▶ **Problem statement**:
Copy the patch text between "Michael Hanselmann Fri, 09" and "a new instance.", inclusive, switching "pre-calculated" to "precomputed".

▶ **Exercise passage**:
------------------------------------------------------------------------
[PATCH branch-2.1] mcpu: Change lock attempt timeout calculation

Michael Hanselmann Fri, 09 Oct 2009 08:57:19 -0700

With this patch all timeouts are pre-calculated. The interface of
the _LockTimeoutStrategy class is also changed a bit; NextAttempt
now returns a new instance.
---
 lib/mcpu.py                  |  115 +++++++++++++++++++++++++-----------------
 test/ganeti.mcpu_unittest.py |   16 +++---
 2 files changed, 78 insertions(+), 53 deletions(-)


diff --git a/lib/mcpu.py b/lib/mcpu.py
index 1ad93ca..42b4d4f 100644
--- a/lib/mcpu.py
+++ b/lib/mcpu.py
@@ -46,84 +46,105 @@ class _LockAcquireTimeout(Exception):
   """
 
 
-class _LockTimeoutStrategy(object):
+def _CalculateLockAttemptTimeouts():
+  """Calculate timeouts for lock attempts.
+
+  """
+  running_sum = 0
+  result = []
+
+  # Wait for a total of at least 150s before doing a blocking acquire
+  while running_sum < 150.0:
+    try:
+      prev_timeout = result[-1]
+    except IndexError:
+      prev_timeout = 0.5
+
+    timeout = prev_timeout * 1.5
+
+    # Cap timeout at 10 seconds. This gives other jobs a chance to run
+    # even if we're still trying to get our locks, before finally moving
+    # to a blocking acquire.
+    if timeout > 10.0:
+      timeout = 10.0
+
+    elif timeout < 0.1:
+      # Lower boundary for safety
+      timeout = 0.1
+
+    running_sum += timeout
+    result.append(timeout)
+
+  return result
+
+
+class _LockAttemptTimeoutStrategy(object):
   """Class with lock acquire timeout strategy.
 
   """
------------------------------------------------------------------------
Page images and extracted text:

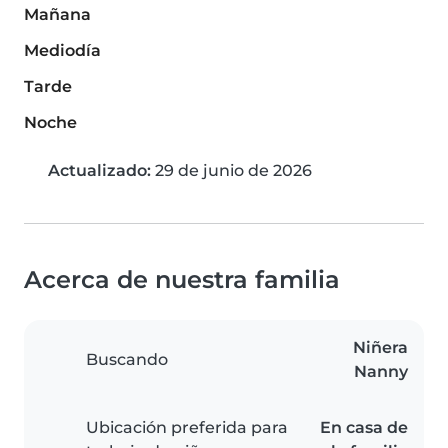
Mañana
Mediodía
Tarde
Noche
Actualizado:
29 de junio de 2026
Acerca de nuestra familia
Niñera
Buscando
Nanny
Ubicación preferida para
En casa de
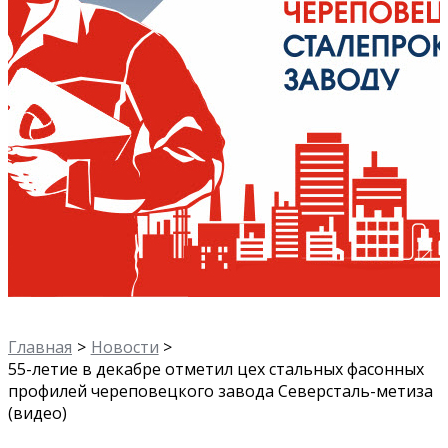
Главная
Новости
55-летие в декабре отметил цех стальных фасонных
профилей череповецкого завода Северсталь-метиза
(видео)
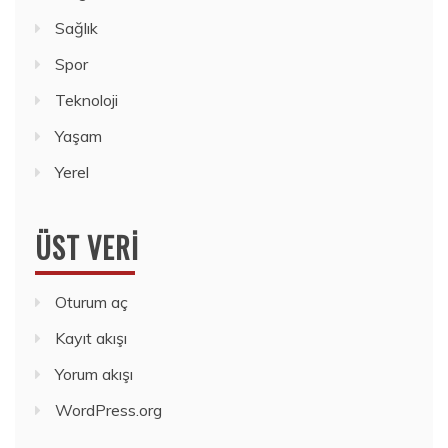
Sağlık
Spor
Teknoloji
Yaşam
Yerel
ÜST VERI
Oturum aç
Kayıt akışı
Yorum akışı
WordPress.org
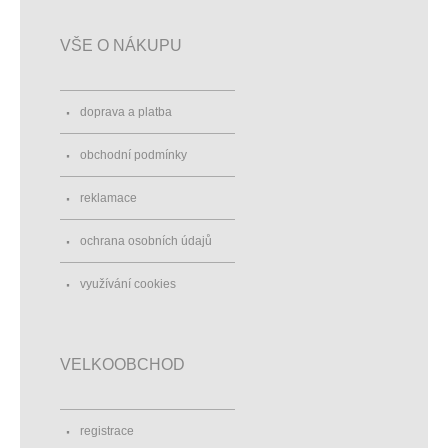
VŠE O NÁKUPU
doprava a platba
obchodní podmínky
reklamace
ochrana osobních údajů
využívání cookies
VELKOOBCHOD
registrace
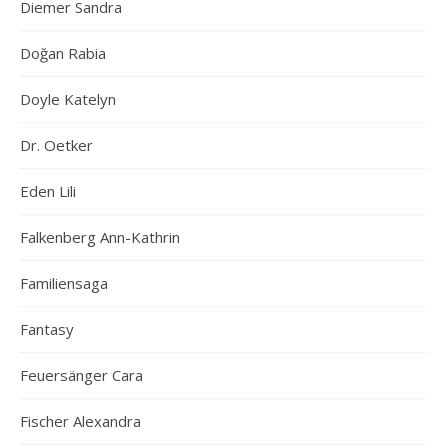
Diemer Sandra
Doğan Rabia
Doyle Katelyn
Dr. Oetker
Eden Lili
Falkenberg Ann-Kathrin
Familiensaga
Fantasy
Feuersänger Cara
Fischer Alexandra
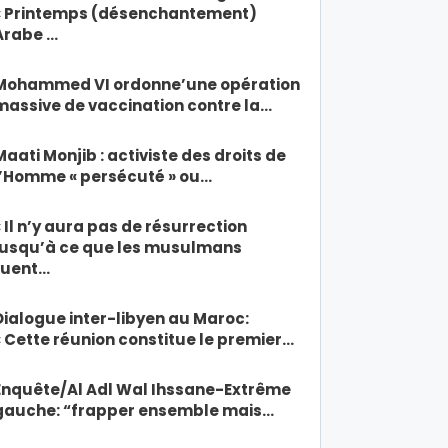
« Printemps (désenchantement)
Arabe …
Mohammed VI ordonne’une opération
massive de vaccination contre la…
Maati Monjib : activiste des droits de
l’Homme « persécuté » ou…
« Il n’y aura pas de résurrection
jusqu’à ce que les musulmans
tuent…
Dialogue inter-libyen au Maroc:
« Cette réunion constitue le premier…
Enquête/Al Adl Wal Ihssane-Extrême
gauche: “frapper ensemble mais…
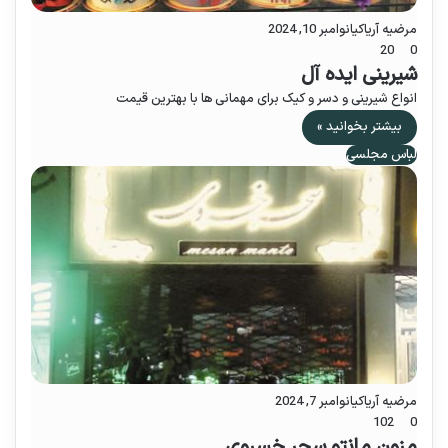
مرضیه آریاکیا
نوامبر 10, 2024
20
0
شیرینی ایده آل
انواع شیرینی و دسر و کیک برای مهمانی ها با بهترین قیمت
بیشتر بخوانید »
لباس مجلسی
مرضیه آریاکیا
نوامبر 7, 2024
102
0
مزون مانتو سحر خسروی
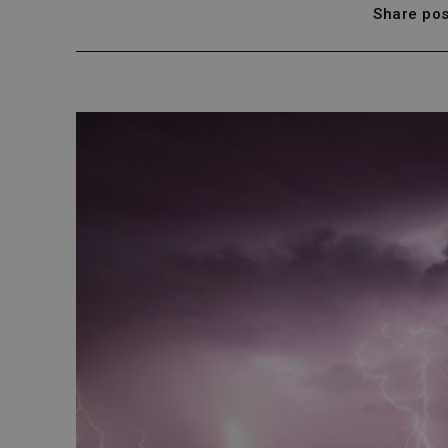
Share pos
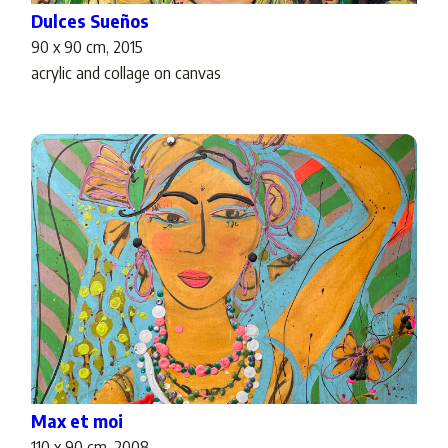
Dulces Sueños
90 x 90 cm, 2015
acrylic and collage on canvas
Max et moi
110 x 90 cm, 2008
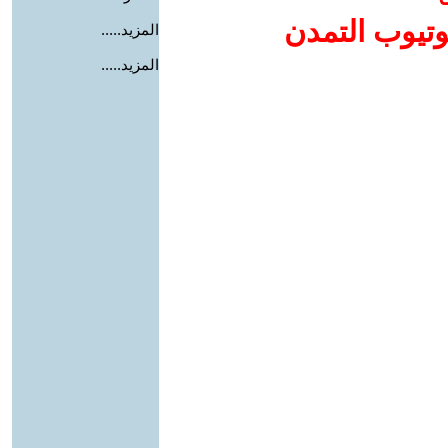
وتيوب التمدن
المزيد.....
المزيد.....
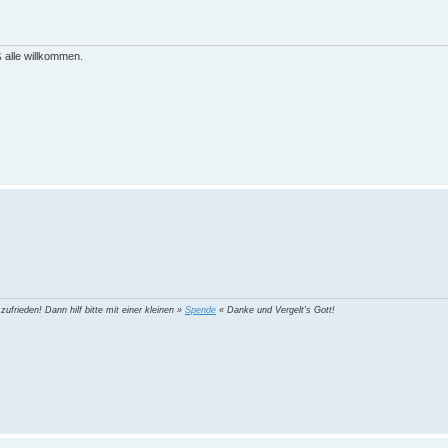
 alle willkommen.
 zufrieden! Dann hilf bitte mit einer kleinen »
Spende
« Danke und Vergelt's Gott!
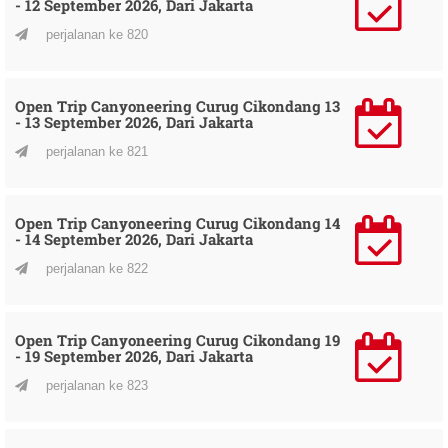
- 12 September 2026, Dari Jakarta
perjalanan ke 820
Open Trip Canyoneering Curug Cikondang 13
- 13 September 2026, Dari Jakarta
perjalanan ke 821
Open Trip Canyoneering Curug Cikondang 14
- 14 September 2026, Dari Jakarta
perjalanan ke 822
Open Trip Canyoneering Curug Cikondang 19
- 19 September 2026, Dari Jakarta
perjalanan ke 823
------------------------------------------------------------------------
▶ **Result of this task**:
Michael Hanselmann Fri, 09 Oct 2009 08:57:19 -0700

With this patch all timeouts are precomputed. The interface of
the _LockTimeoutStrategy class is also changed a bit; NextAttempt
now returns a new instance.